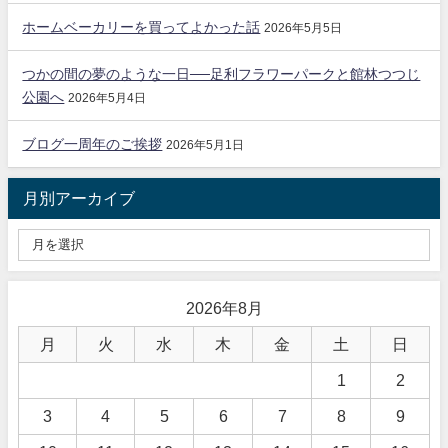
ホームベーカリーを買ってよかった話
2026年5月5日
つかの間の夢のような一日──足利フラワーパークと館林つつじ
公園へ
2026年5月4日
ブログ一周年のご挨拶
2026年5月1日
月別アーカイブ
2026年8月
月
火
水
木
金
土
日
1
2
3
4
5
6
7
8
9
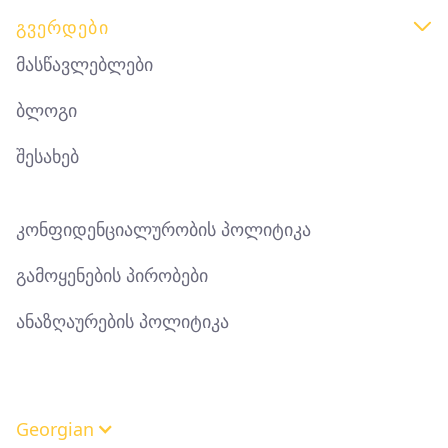
ᲒᲕᲔᲠᲓᲔᲑᲘ

მასწავლებლები
ბლოგი
შესახებ
კონფიდენციალურობის პოლიტიკა
გამოყენების პირობები
ანაზღაურების პოლიტიკა
Georgian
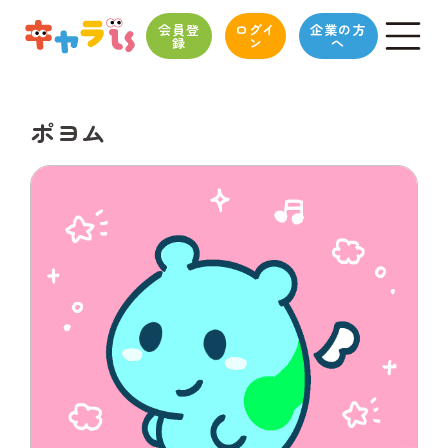
会員登
ログイ
企業の方
録
ン
へ
ポヨム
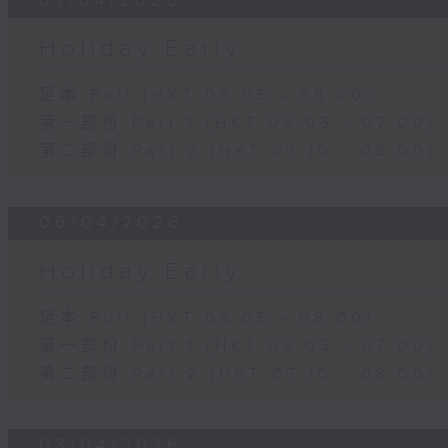
07/04/2026
Holiday Early
足本 Full (HKT 06:05 - 08:00)
第一部份 Part 1 (HKT 06:05 - 07:00)
第二部份 Part 2 (HKT 07:10 - 08:00)
06/04/2026
Holiday Early
足本 Full (HKT 06:05 - 08:00)
第一部份 Part 1 (HKT 06:05 - 07:00)
第二部份 Part 2 (HKT 07:10 - 08:00)
03/04/2026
□ □ □ □ □
▸ **Work order**: Retype every line of text read from the items above, keeping each line as it appears, and leave the pictures out of your answer.

▸ **Task solution**:
ホームベーカリーを買ってよかった話
2026年5月5日
つかの間の夢のような一日──足利フラワーパークと館林つつじ
公園へ
2026年5月4日
ブログ一周年のご挨拶
2026年5月1日
月別アーカイブ
2026年8月
月
火
水
木
金
土
日
1
2
3
4
5
6
7
8
9
ᲒᲕᲔᲠᲓᲔᲑᲘ

მასწავლებლები
ბლოგი
შესახებ
კონფიდენციალურობის პოლიტიკა
გამოყენების პირობები
ანაზღაურების პოლიტიკა
Georgian
会員登
ログイ
企業の方
録
ン
へ
ポヨム
07/04/2026
Holiday Early
足本 Full (HKT 06:05 - 08:00)
第一部份 Part 1 (HKT 06:05 - 07:00)
第二部份 Part 2 (HKT 07:10 - 08:00)
06/04/2026
Holiday Early
足本 Full (HKT 06:05 - 08:00)
第一部份 Part 1 (HKT 06:05 - 07:00)
第二部份 Part 2 (HKT 07:10 - 08:00)
03/04/2026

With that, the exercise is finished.